Chaque jour, chaque heure, chaque seconde. Il se souvient des derniers mots échangés. Du dernier baiser volé. De la lueur si délicieuse du miel dans le regard sulfureux de l’homme qu’il désire faire sien plus qu’il n’a souhaité aucune autre chose dans son existence.
Parce qu’il voulait le choyer, lui donner tout ce qu’il était. Lui offrir tout ce qu’il avait. Et s’il n’était plus rien ni personne, si n’était plus qu’une ombre dansant dans la paume d’Abysse, il était au moins libre. Libre d’être avec Leon. Libre d’être à Leon.

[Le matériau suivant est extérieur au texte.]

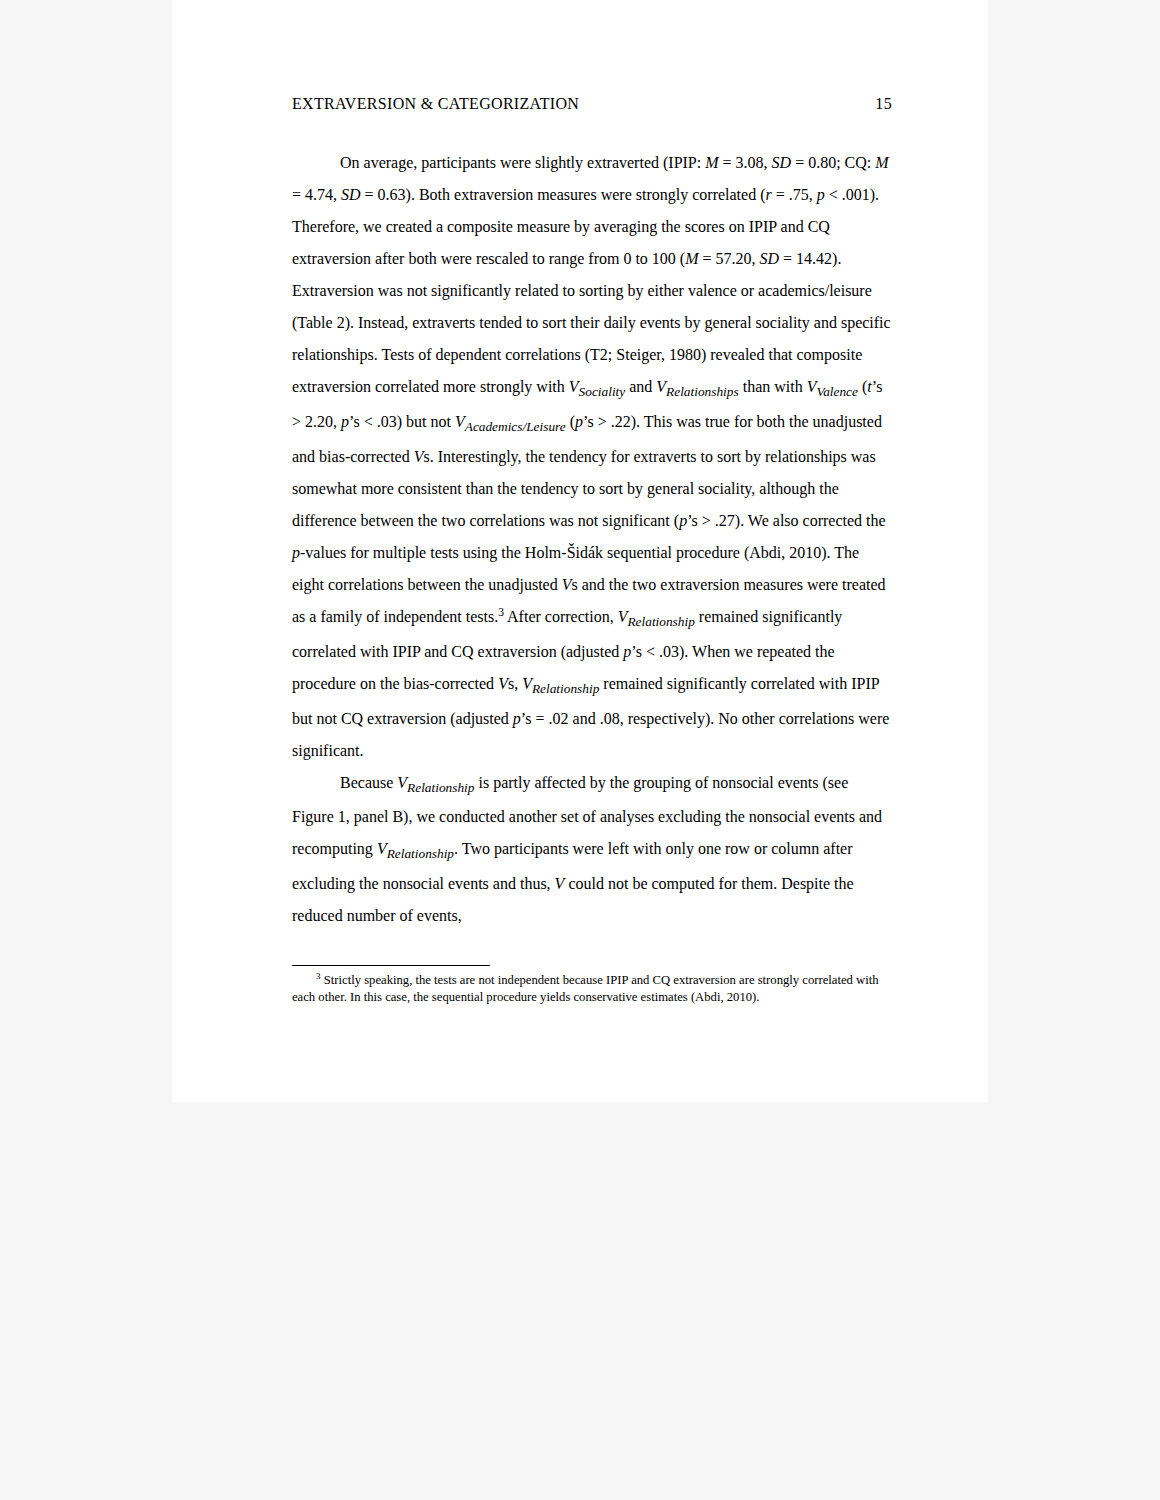Extraversion & Categorization 15
On average, participants were slightly extraverted (IPIP: M = 3.08, SD = 0.80; CQ: M = 4.74, SD = 0.63). Both extraversion measures were strongly correlated (r = .75, p < .001). Therefore, we created a composite measure by averaging the scores on IPIP and CQ extraversion after both were rescaled to range from 0 to 100 (M = 57.20, SD = 14.42). Extraversion was not significantly related to sorting by either valence or academics/leisure (Table 2). Instead, extraverts tended to sort their daily events by general sociality and specific relationships. Tests of dependent correlations (T2; Steiger, 1980) revealed that composite extraversion correlated more strongly with VSociality and VRelationships than with VValence (t’s > 2.20, p’s < .03) but not VAcademics/Leisure (p’s > .22). This was true for both the unadjusted and bias-corrected Vs. Interestingly, the tendency for extraverts to sort by relationships was somewhat more consistent than the tendency to sort by general sociality, although the difference between the two correlations was not significant (p’s > .27). We also corrected the p-values for multiple tests using the Holm-Šidák sequential procedure (Abdi, 2010). The eight correlations between the unadjusted Vs and the two extraversion measures were treated as a family of independent tests.3 After correction, VRelationship remained significantly correlated with IPIP and CQ extraversion (adjusted p’s < .03). When we repeated the procedure on the bias-corrected Vs, VRelationship remained significantly correlated with IPIP but not CQ extraversion (adjusted p’s = .02 and .08, respectively). No other correlations were significant.
Because VRelationship is partly affected by the grouping of nonsocial events (see Figure 1, panel B), we conducted another set of analyses excluding the nonsocial events and recomputing VRelationship. Two participants were left with only one row or column after excluding the nonsocial events and thus, V could not be computed for them. Despite the reduced number of events,
3 Strictly speaking, the tests are not independent because IPIP and CQ extraversion are strongly correlated with each other. In this case, the sequential procedure yields conservative estimates (Abdi, 2010).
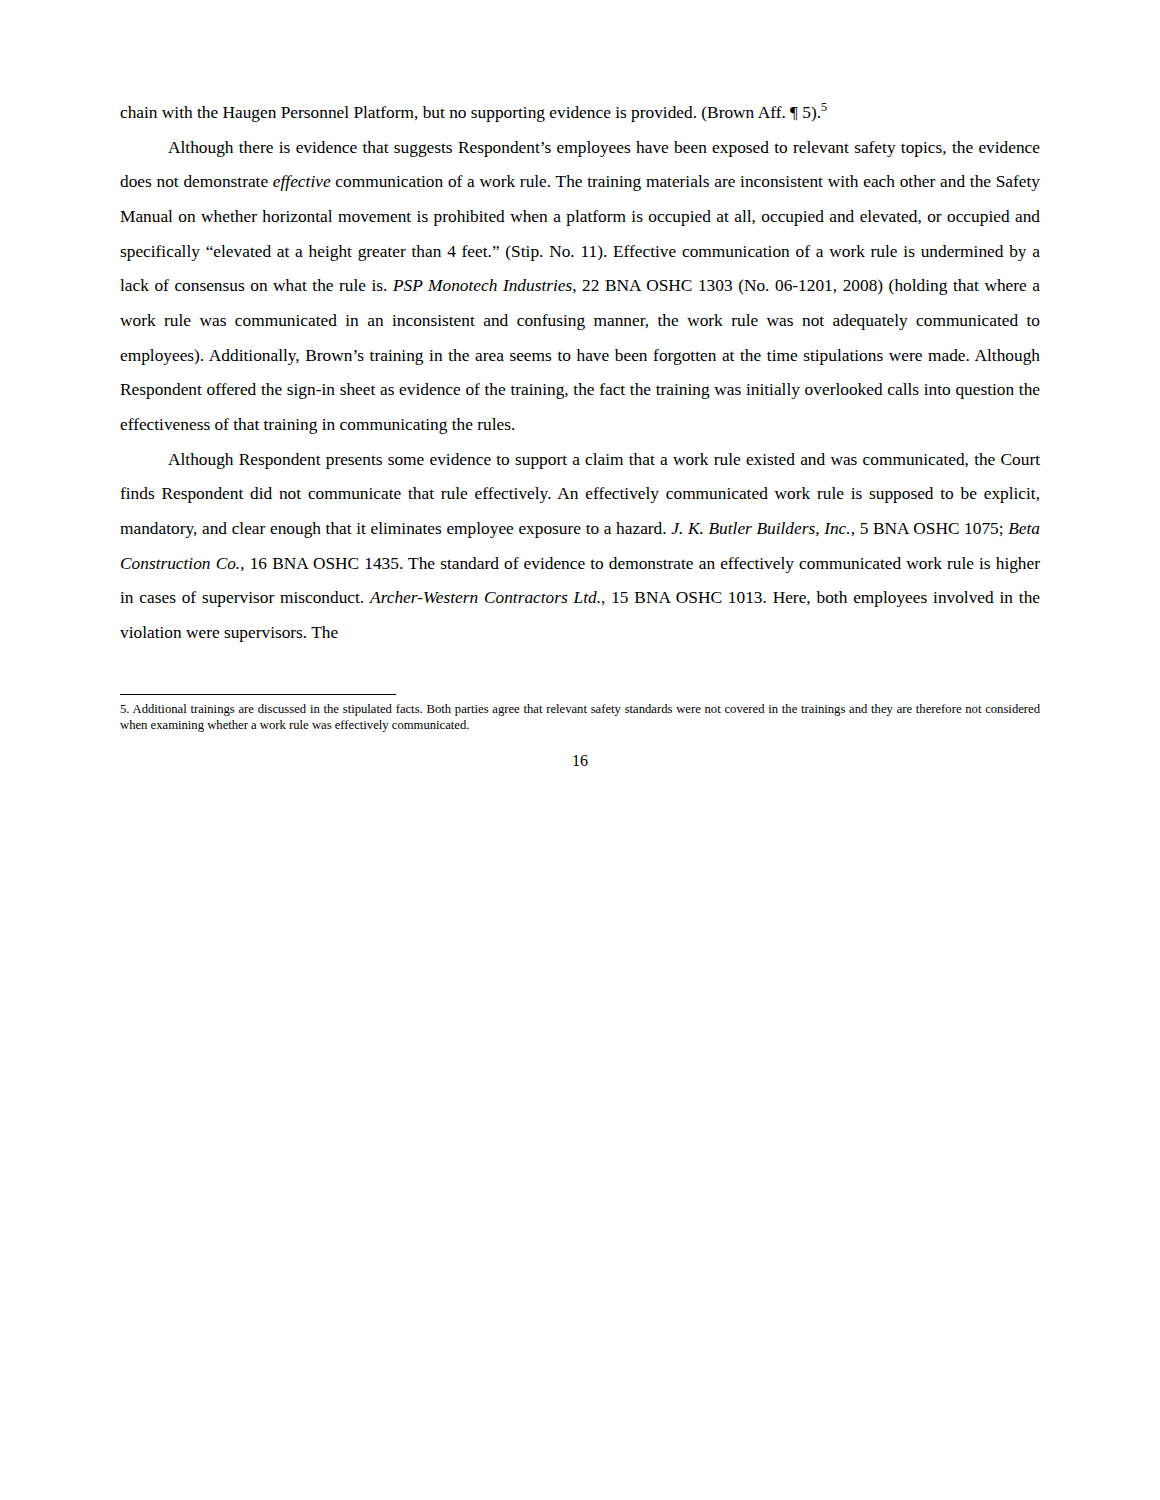chain with the Haugen Personnel Platform, but no supporting evidence is provided. (Brown Aff. ¶ 5).5
Although there is evidence that suggests Respondent’s employees have been exposed to relevant safety topics, the evidence does not demonstrate effective communication of a work rule. The training materials are inconsistent with each other and the Safety Manual on whether horizontal movement is prohibited when a platform is occupied at all, occupied and elevated, or occupied and specifically “elevated at a height greater than 4 feet.” (Stip. No. 11). Effective communication of a work rule is undermined by a lack of consensus on what the rule is. PSP Monotech Industries, 22 BNA OSHC 1303 (No. 06-1201, 2008) (holding that where a work rule was communicated in an inconsistent and confusing manner, the work rule was not adequately communicated to employees). Additionally, Brown’s training in the area seems to have been forgotten at the time stipulations were made. Although Respondent offered the sign-in sheet as evidence of the training, the fact the training was initially overlooked calls into question the effectiveness of that training in communicating the rules.
Although Respondent presents some evidence to support a claim that a work rule existed and was communicated, the Court finds Respondent did not communicate that rule effectively. An effectively communicated work rule is supposed to be explicit, mandatory, and clear enough that it eliminates employee exposure to a hazard. J. K. Butler Builders, Inc., 5 BNA OSHC 1075; Beta Construction Co., 16 BNA OSHC 1435. The standard of evidence to demonstrate an effectively communicated work rule is higher in cases of supervisor misconduct. Archer-Western Contractors Ltd., 15 BNA OSHC 1013. Here, both employees involved in the violation were supervisors. The
5. Additional trainings are discussed in the stipulated facts. Both parties agree that relevant safety standards were not covered in the trainings and they are therefore not considered when examining whether a work rule was effectively communicated.
16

Il n’en aurait plus la force. Il n’en avait plus l’obligation. Il s’était défait de ses chaînes. Et désormais, il n’y avait plus que ce fil rouge entre eux. Ce fil rouge qu’il protégerait de tout son être. Leon avait eu raison depuis le début.
C’était le destin.
Ne me laisse pas. Ne me laisse plus. Tu supplies mais tu sembles trop épuisé pour avoir la force de pleurer, pour avoir la force de t'agiter réellement. Finalement, tu as sans doute trop pleuré ces derniers temps, tu as sans doute versé jusqu'à ta dernière larme. Si Arun n'était pas venu, qu'est-ce que ça signifiait, au juste ? Je t'aime, je t'aime Arun... Ce n'est pas un secret, même si c'est susurré à son intention comme s'il en s'agissait. Tu t'accroches à lui et supplie intérieurement pour qu'il comprenne à quelle point sa présence est vitale, à quel point tu ne peux tout simplement pas faire sans Arun. Même si tu l'as fait jusqu'ici, tu ne veux plus être l'ombre de toi-même à nouveau, pas maintenant que tu lui as offert ton éclat.
Je ne suis rien sans toi. Silence, tu réalises que ce n'est pas la question, que tout ne doit pas toujours tourner autour de toi. Espèce d'égoïste. Est-ce que tout va bien, qu'est-ce qui t'es arrivé ? Au fond de toi, tu sais déjà. Tu devines sans qu'il n'ait à prononcer le moindre mot. Tu sais parce que ça coule de source, comme une évidence muette que plus rien n'est pareil, que si Arun est toujours celui que tu as connu, ce n'est plus vraiment 1652.
Ft. 1004
Un soupir, du soulagement, pur et simple, alors que ses doigts l’agrippent avec force. Non, il ne le blesse pas, jamais. Jamais il ne pourrait. Il ne peut plus, de toute façon, pas vrai ? Il inspire à nouveau son odeur et il se recule, juste assez pour capter son regard, pour appuyer son front contre le sien et enfin caresser ses joues, repousser ses cheveux, y perdre ses doigts. Arun peut enfin perdre ses yeux dans ceux de l’être aimé et le sourire qui étire doucement ses lèvres est plus sincère qu’il ne l’a jamais été. Parce qu’il ne porte plus le poids de cette vie. Parce qu’il a retrouvé sa liberté.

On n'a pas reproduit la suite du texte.